Hindus observe Muharram in TN

Madurai, December 18: Every Muharram, the remote Muthuvanthidal hamlet in Sivaganga district turns a picture of religious harmony. The Hindus in the southern village observe the Muslim holy day by performing rituals like walking on burning coals, more common to Hinduism. Ironically, the village has about 400 Hindu families, but no Muslims.

S Raju, a resident of the village, recalls that a large number of Muslims had made the village their home until about four decades ago, living in harmony with the Hindus. Then many of the Muslims migrated to other parts of Tamil Nadu and some of them left for greener pastures abroad in the late 1960s, when famine struck the region. “Now not a single Muslim lives here. But we continue to observe Muharram as a mark of respect for them,” Raju says.

The village also has a dargah, the Fathima Nachiar dargah, built by Muslims about 50 years ago. But with Muslims families leaving, the dargah, which could not be maintained, became dilapidated. But Hindu residents continued to go there and pray as they believed that Fathima Nachiar’ was Muthuvanthidal’s guardian angel.

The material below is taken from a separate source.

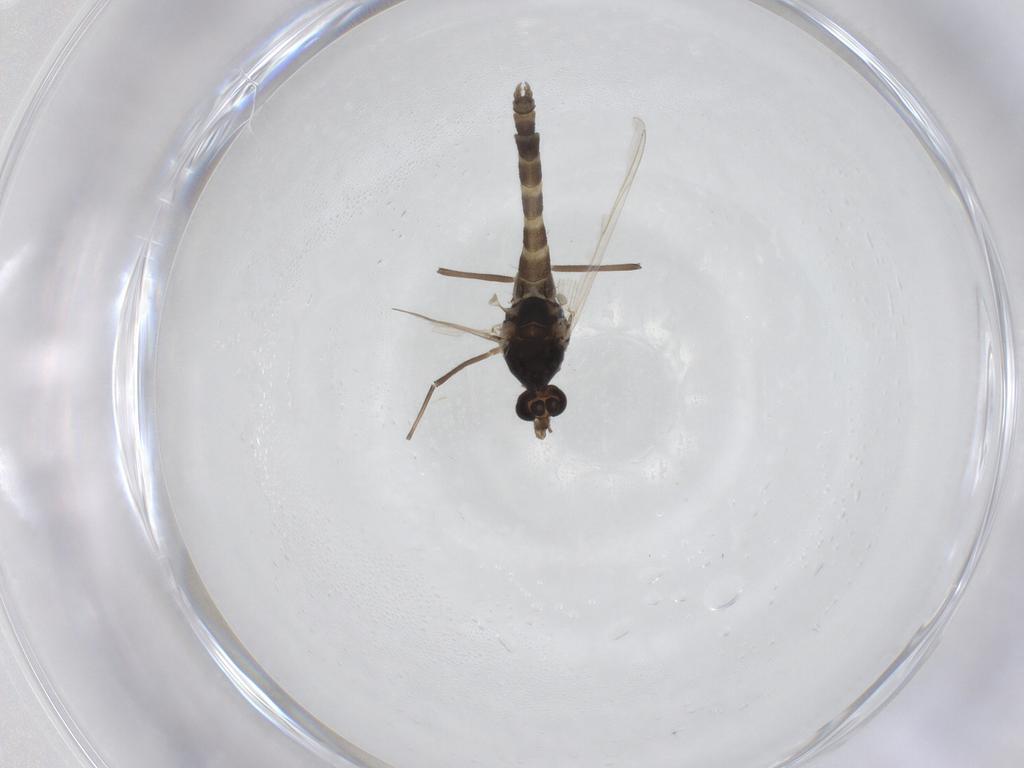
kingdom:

A Chennai-based Muslim engineer, who heard about the village, has now come forward to renovate the dargah. “We told him that we would contribute by selling the firewood in our village. But he told us that our moral support was sufficient and that he would organize the funds,” says Karnan, another villager.

After every harvest, the produce from the fields, like sugarcane, paddy and vegetables are offered at the dargah, just like the offerings made at the local Mariamman temple. “The only difference from a temple is that we do not see an idol here,” said Sujatha, a resident of the village.

Early on Friday morning, 25 Hindu men walked over burning coal, the pit for which was dug about five days prior to Muharram. A moulvi, Kader Basha, a former resident of the village who now lives in Thirupuvanam in Sivaganga district, initiated the rituals. As women do not walk over fire, they carry a basket of burning coal on their heads which they cover with a muslin cloth. “God is above all and will never discriminate among people, so why should we discriminate among religions,” says Karnan.